Well done CJ, I imagine the family farm is in the cross hairs of guys like Ted Turner who wants to own Montana and kick us country guys into the city. Becoming a farmer or rancher is a life long pursuit or occupation, it doesn’t happen overnight. Very few didn’t start as a child.

I remember the sad story of a doctor who had his hobby farm and was discing with his son on his lap. The boy fell and was killed in the disc. Sounds terrible and it was, but wait a moment. This was a hobby farmer operating a piece of equipment he wasn’t that familiar with and possibly going too fast or without the reactions to stop in an instant. Familiarization with your equipment is important or else you can expect a disaster.

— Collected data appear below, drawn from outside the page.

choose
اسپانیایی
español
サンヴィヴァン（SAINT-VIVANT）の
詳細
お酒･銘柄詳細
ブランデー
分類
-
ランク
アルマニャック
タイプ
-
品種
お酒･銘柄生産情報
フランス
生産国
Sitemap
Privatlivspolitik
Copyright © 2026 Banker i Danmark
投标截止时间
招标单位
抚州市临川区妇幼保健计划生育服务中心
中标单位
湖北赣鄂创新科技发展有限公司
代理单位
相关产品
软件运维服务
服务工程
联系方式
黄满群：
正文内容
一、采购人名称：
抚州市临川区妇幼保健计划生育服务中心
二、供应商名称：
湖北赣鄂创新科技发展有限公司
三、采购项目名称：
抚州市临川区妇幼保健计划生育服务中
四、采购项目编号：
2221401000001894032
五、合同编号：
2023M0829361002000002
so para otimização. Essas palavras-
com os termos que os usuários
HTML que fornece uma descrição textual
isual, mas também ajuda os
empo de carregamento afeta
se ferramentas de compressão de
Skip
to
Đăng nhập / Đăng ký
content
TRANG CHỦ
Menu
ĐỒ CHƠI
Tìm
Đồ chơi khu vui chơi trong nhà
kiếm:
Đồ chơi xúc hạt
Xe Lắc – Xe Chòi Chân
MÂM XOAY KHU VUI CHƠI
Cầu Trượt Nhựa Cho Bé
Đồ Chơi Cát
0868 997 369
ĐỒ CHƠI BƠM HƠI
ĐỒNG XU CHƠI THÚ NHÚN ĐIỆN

Tractors, dozers, loaders, skiders, and all equipment is dangerous if you don’t have a few hundred hours logged. That sad statistic is still there and it is working against the family farm. Like getting killed in a silo, any old hand will tell you the atmosphere will not support life so why the hell go in there without breathing apparatus? Same old story, but before long they will be giving us instruction and directions like we have never operated a tractor or pulled a calf.

I was raised as more of a ‘small town’ boy than a farm lad, although we had a small 24 acre farm after the war. I learned to drive on a tractor long before license age, climbed ladders (without 26 safety labels) to pick cherries and apples, milked cow (1), scraped scalded hogs, and hoed tomato fields —

When I was a sophomore in high school, one of our farmer classmates was killed in a gruesome tractor accident. We mourned, planted a tree in his memory in front of the school, and exercised more caution in our own activities for a day or two.. And then went back to diving into the Erie Canal off the bridges!

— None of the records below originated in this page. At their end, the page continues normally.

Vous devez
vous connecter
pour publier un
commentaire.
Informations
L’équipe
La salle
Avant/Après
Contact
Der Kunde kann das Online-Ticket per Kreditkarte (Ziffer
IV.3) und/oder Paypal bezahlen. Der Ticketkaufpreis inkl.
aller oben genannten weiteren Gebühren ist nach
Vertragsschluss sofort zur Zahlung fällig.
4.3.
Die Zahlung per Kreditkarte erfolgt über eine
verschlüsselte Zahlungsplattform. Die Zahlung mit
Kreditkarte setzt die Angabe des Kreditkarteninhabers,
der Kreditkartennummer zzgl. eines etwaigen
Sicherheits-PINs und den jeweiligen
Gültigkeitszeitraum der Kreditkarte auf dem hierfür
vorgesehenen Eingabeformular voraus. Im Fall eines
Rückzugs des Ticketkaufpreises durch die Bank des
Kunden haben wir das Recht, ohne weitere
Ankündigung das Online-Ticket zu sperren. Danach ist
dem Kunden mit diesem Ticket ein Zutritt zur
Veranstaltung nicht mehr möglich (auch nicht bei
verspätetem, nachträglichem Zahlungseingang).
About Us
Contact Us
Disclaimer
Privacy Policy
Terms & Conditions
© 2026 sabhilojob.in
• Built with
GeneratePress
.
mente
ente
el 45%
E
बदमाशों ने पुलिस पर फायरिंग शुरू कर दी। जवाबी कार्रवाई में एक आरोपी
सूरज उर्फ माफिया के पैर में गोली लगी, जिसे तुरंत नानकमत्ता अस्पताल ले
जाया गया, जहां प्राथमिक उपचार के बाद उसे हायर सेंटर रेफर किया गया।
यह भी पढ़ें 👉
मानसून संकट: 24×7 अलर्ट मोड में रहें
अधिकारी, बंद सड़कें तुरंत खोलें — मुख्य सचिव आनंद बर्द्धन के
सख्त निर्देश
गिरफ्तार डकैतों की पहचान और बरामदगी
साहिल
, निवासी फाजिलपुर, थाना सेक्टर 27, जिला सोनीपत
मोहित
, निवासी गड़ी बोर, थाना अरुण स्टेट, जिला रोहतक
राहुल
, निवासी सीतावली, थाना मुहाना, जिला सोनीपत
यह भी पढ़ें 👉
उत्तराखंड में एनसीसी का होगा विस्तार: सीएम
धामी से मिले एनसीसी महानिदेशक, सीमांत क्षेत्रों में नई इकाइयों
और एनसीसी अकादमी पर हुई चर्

But we learned at a real young age, ‘stuff happens’, and we didn’t need a bureaucrat or bumper sticker to tell us so…..

I’m going to disagree on “THERE IS NOTHING IN LIFE WORSE THAN PICKING PEAS!!” Picking Black Berries is far far far worse, think peas with barb wire. Ah the fun of summers.

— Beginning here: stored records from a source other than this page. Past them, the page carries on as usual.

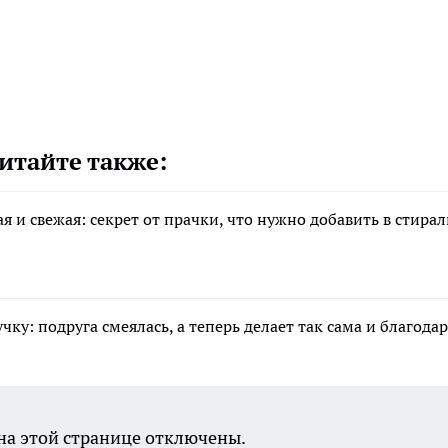
итайте также:
я и свежая: секрет от прачки, что нужно добавить в стирал
у: подруга смеялась, а теперь делает так сама и благода
а этой странице отключены.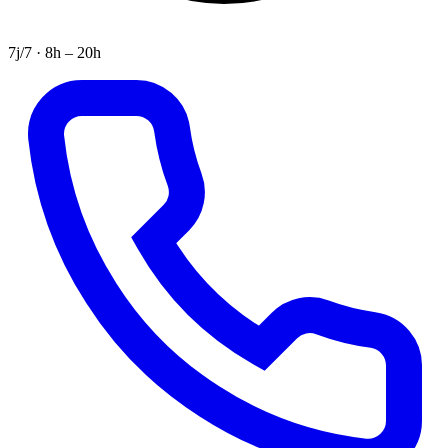
7j/7 · 8h – 20h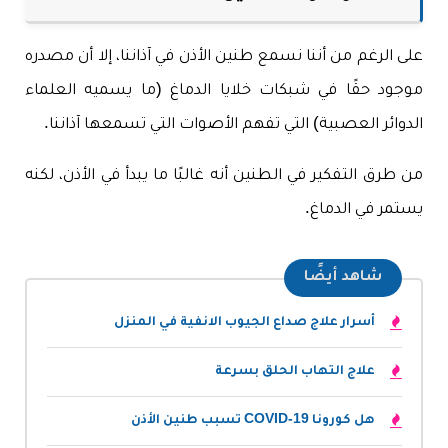
على الرغم من أننا نسمع طنين الأذن في آذاننا، إلا أن مصدره
موجود حقًا في شبكات خلايا الدماغ (ما يسميه العلماء
الدوائر العصبية) التي تفهم الأصوات التي تسمعها آذاننا.
من طرق التفكير في الطنين أنه غالبًا ما يبدأ في الأذن، لكنه
يستمر في الدماغ.
شاهد أيضًا
أسرار علاج صداع الجيوب الانفية في المنزل
علاج التهاب الحلق بسرعة
هل كورونا COVID-19 تسبب طنين الأذن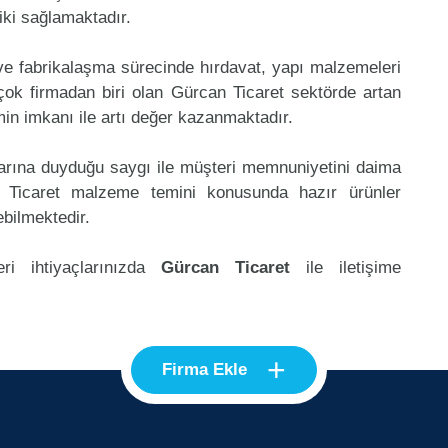
riki sağlamaktadır.
 ve fabrikalaşma sürecinde hırdavat, yapı malzemeleri
ok firmadan biri olan Gürcan Ticaret sektörde artan
in imkanı ile artı değer kazanmaktadır.
klarına duyduğu saygı ile müşteri memnuniyetini daima
 Ticaret malzeme temini konusunda hazır ürünler
ebilmektedir.
ri ihtiyaçlarınızda
Gürcan Ticaret
ile iletişime
+
Firma Ekle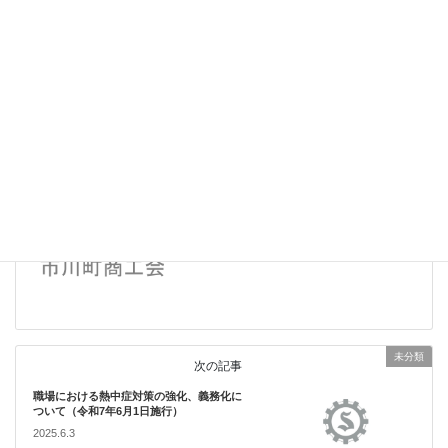
Facebook
twitter
Hatena
LINE
補助金・助成金情報
カテゴリー
補助金・助成金情報
前の記事
「働き方改革推進支援助成金」の活用につ
いて
2025.4.23
未分類
次の記事
職場における熱中症対策の強化、義務化に
ついて（令和7年6月1日施行）
2025.6.3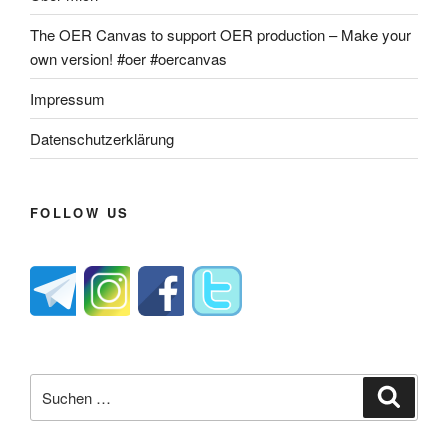
The OER Canvas to support OER production – Make your
own version! #oer #oercanvas
Impressum
Datenschutzerklärung
FOLLOW US
Suche
Suche
nach: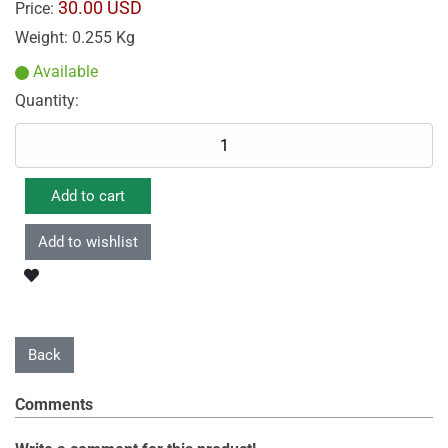
30.00 USD
Price:
Weight:
0.255 Kg
Available
Quantity:
Comments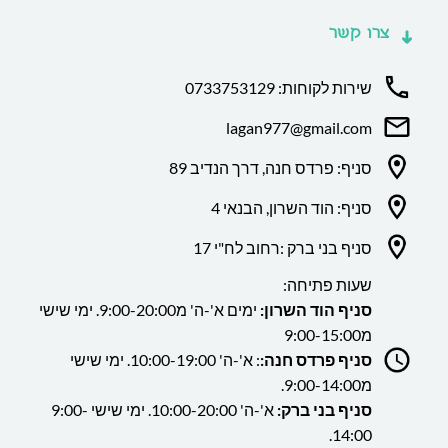
צרו קשר
שירות לקוחות: 0733753129
lagan977@gmail.com
סניף: פרדס חנה, דרך הנדיב 89
סניף: הוד השרון, הבנאי 4
סניף בני ברק :רחוב לח"י 17
שעות פתיחה:
סניף הוד השרון:
ימים א'-ה' מ9:00-20:00. ימי שישי
מ9:00-15:00
סניף פרדס חנה:
: א'-ה' 10:00-19:00. ימי שישי
מ9:00-14:00.
סניף בני ברק:
א'-ה' 10:00-20:00. ימי שישי 9:00-
14:00.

You article was hijacked or plagerized without citing you as a source by Dale Day of Las Vegas posting as lvcabbie on a Las Vegas board. Here is the thread where he plagerized your work.
http://eforum.reviewjournal.com/lv/showthread.php?p=882723#post882723
Since the Las Vegas Review Journal liked to sue for stealing their copyrighted material maybe you have a case.

CJ
what took you so long to give us that jewel, I love it. my friends, my BEST FRIENDS, HAVE A FARM,
AS FAR BACK as other generation of immigrants in the 1800, this farm has been GIVEN to the older son when one die, they know it and no one make a fuss to challenge that law made by the first GERMAN immigrant,
if one never get close to a family of farmer, he or she has lost so much of that mentality
which are full of WISDOM, I feel the deep knowledge they acquired so young from their ancestors down to
their own added touch, I also feel so priviledge to have their liking me, because they just don’t spread their likeness to anyone whom they don’t know, and they invite me to their fall bounty, where they make the best home grown pumkin pies, the best of their own grown sukini jam gold as the metal itself, and they work and are being help by their brothers and sons as one unit, picking the hay at one place and then get their help for their own chore, it is so different to notice as oppose to big city living
where I was raise, that to each his own, and don’t trust the neighbord mentality with good reason,
because the big city are growing so fast and you see strange people wearing their sheets and looking at you as if you’re the stranger,
give me MY now small town any time, and MY friends who work on their FARM AND SO PROUD TO BE THE OWNER of their pasture, of their old house heated by wood giving such a nice scent in the winter,
they work so hard, and when I buy some of their product, it become a treasure for me also
don’t expect me to waste any food I get from them, the beef is the best meat I ate, they are raise with love, and they have the same tenderness,
thank you CJ, HOPE YOUR WIFE WILL WANT WHAT YOU WISH FOR, BECAUSE YOU EARNED IT,
AND DESERVE IT, I’M SURE SHE WILL GIVE YOU THE BEST OF HER LOVE. SHE IS ALSO A HERO FOR WAITING FOR YOUR RETURN.